▶ [PASSAGE PROVIDED]:
Education secretary Michael Gove announced a review of the national curriculum, saying he wanted to give teachers the freedom to focus on facts and ‘essential knowledge’.

But Jackie Eames, headteacher of Batley Girls’ High School, who specialises in English and history, said the proposals reminded her of Hard Times by Charles Dickens.

The classic novel satirises a teacher, Mr Gradgrind, who forces his pupils to memorise the definitions of animals.

Mrs Eames said: “What really worries me is that Michael Gove seems to think that knowledge is power, but these kinds of facts are only meaningful when they are interpreted and explored.

“I think he is genuinely committed and he wants what’s best for children, but I think he is going about it the wrong way.”

But supporters of the changes are optimistic that the review will give schools greater freedom.

Lorraine Barker, principal of Mirfield Free Grammar School, said: “I welcome the proposed review because at present the national curriculum is too prescriptive and detailed.

“One reason we are becoming an academy is to enable us to decide our own curriculum but education is not just about curriculum. It is about the whole person. We are looking to promote inter-personal skills, creativity, talent and teamwork to ensure that our students are prepared for a future that none of us can predict.”

Mr Gove said last week that the current curriculum focuses too much on teaching methods instead of the content of what is taught.

He has asked a panel of five education experts to decide what should be on the new curriculum, specifying only that he would like to see more facts.

Mr Gove said: “Our review will examine the best school systems in the world and give us a world class curriculum that will help teachers, parents and children know what children should learn at what age.”

But his approach has also been criticised by the National Union of Teachers.

NUT general secretary Christine Blower said: “There is absolutely no need for Michael Gove to throw out platitudes such as restoring ‘academic rigour’ to the national curriculum, as this is something that has never left it.

“While recognising that the curriculum is over prescriptive, the education secretary appears to be dictating not only which subjects are the most important but also what should be taught within them.”

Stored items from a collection
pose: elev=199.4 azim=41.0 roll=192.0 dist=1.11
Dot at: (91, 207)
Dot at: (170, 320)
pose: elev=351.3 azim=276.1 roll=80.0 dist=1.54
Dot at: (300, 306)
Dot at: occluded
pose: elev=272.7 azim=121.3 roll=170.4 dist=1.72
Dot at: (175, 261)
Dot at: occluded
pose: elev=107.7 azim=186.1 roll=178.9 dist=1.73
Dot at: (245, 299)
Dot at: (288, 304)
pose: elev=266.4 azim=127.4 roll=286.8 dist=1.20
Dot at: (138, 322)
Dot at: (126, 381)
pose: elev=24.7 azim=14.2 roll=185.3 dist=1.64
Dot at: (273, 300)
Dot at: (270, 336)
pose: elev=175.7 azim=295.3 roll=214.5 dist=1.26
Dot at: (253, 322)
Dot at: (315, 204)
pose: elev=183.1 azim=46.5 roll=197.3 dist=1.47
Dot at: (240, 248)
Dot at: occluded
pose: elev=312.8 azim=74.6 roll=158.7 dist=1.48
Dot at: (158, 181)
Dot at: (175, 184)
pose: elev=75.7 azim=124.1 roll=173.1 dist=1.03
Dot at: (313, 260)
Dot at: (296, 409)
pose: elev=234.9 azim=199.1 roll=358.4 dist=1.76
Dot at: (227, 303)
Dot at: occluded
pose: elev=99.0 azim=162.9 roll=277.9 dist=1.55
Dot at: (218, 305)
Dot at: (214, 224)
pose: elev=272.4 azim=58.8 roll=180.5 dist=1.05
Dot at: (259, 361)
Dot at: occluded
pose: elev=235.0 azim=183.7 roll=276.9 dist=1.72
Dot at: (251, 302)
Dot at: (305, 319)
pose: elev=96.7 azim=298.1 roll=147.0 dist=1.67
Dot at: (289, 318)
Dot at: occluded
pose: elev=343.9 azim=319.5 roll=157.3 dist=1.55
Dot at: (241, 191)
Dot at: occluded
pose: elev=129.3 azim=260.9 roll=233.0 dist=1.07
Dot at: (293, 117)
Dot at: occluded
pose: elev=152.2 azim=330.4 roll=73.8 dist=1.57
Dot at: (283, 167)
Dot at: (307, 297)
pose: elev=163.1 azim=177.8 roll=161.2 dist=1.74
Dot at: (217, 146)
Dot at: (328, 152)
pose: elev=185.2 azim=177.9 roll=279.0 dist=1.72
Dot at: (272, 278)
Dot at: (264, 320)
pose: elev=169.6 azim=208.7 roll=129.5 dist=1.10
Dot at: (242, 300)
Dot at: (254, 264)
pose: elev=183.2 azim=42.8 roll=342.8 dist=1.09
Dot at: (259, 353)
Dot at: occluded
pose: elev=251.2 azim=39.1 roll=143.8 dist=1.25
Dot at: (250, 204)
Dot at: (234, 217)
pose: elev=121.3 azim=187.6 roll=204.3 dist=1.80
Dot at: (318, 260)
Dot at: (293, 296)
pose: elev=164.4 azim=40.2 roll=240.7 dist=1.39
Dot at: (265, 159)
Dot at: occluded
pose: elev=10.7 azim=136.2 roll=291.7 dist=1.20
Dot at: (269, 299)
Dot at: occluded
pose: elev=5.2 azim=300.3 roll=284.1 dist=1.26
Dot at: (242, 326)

▶ [GIVEN INSTRUCTION]: Name every person whose own words the article on the national curriculum review quotes directly.

▶ [WRITTEN ANSWER]: Jackie Eames, Lorraine Barker, Michael Gove, Christine Blower